-- Task details --
Rewrite the rows below with every "Clients" changed to "Customers" and nothing else altered. Leave out the pictures.
··········
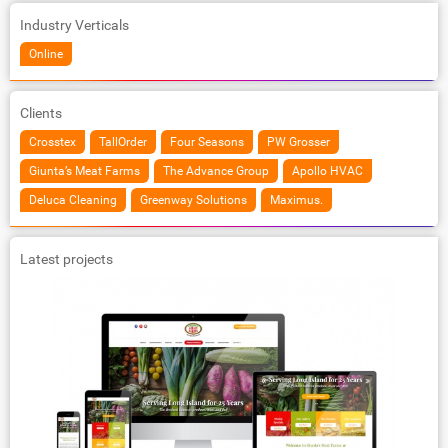
Industry Verticals
Online
Clients
Crosstex
TallOrder
Four Seasons
PW Grosser
Giunta’s Meat Farms
The Advance Group
Apollo HVAC
Deluca Cleaning
Greenway Solutions
Maximus.
Latest projects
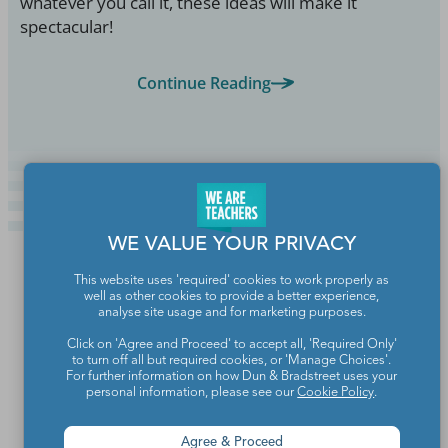
whatever you call it, these ideas will make it
spectacular!
Continue Reading
WE VALUE YOUR PRIVACY
This website uses 'required' cookies to work properly as
well as other cookies to provide a better experience,
analyse site usage and for marketing purposes.
Click on 'Agree and Proceed' to accept all, 'Required Only'
to turn off all but required cookies, or 'Manage Choices'.
For further information on how Dun & Bradstreet uses your
personal information, please see our
Cookie Policy
.
Agree & Proceed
··········
-- Task solution --
Industry Verticals
Online
Customers
Crosstex
TallOrder
Four Seasons
PW Grosser
Giunta’s Meat Farms
The Advance Group
Apollo HVAC
Deluca Cleaning
Greenway Solutions
Maximus.
Latest projects
whatever you call it, these ideas will make it
spectacular!
Continue Reading
WE VALUE YOUR PRIVACY
This website uses 'required' cookies to work properly as
well as other cookies to provide a better experience,
analyse site usage and for marketing purposes.
Click on 'Agree and Proceed' to accept all, 'Required Only'
to turn off all but required cookies, or 'Manage Choices'.
For further information on how Dun & Bradstreet uses your
personal information, please see our
Cookie Policy
.
Agree & Proceed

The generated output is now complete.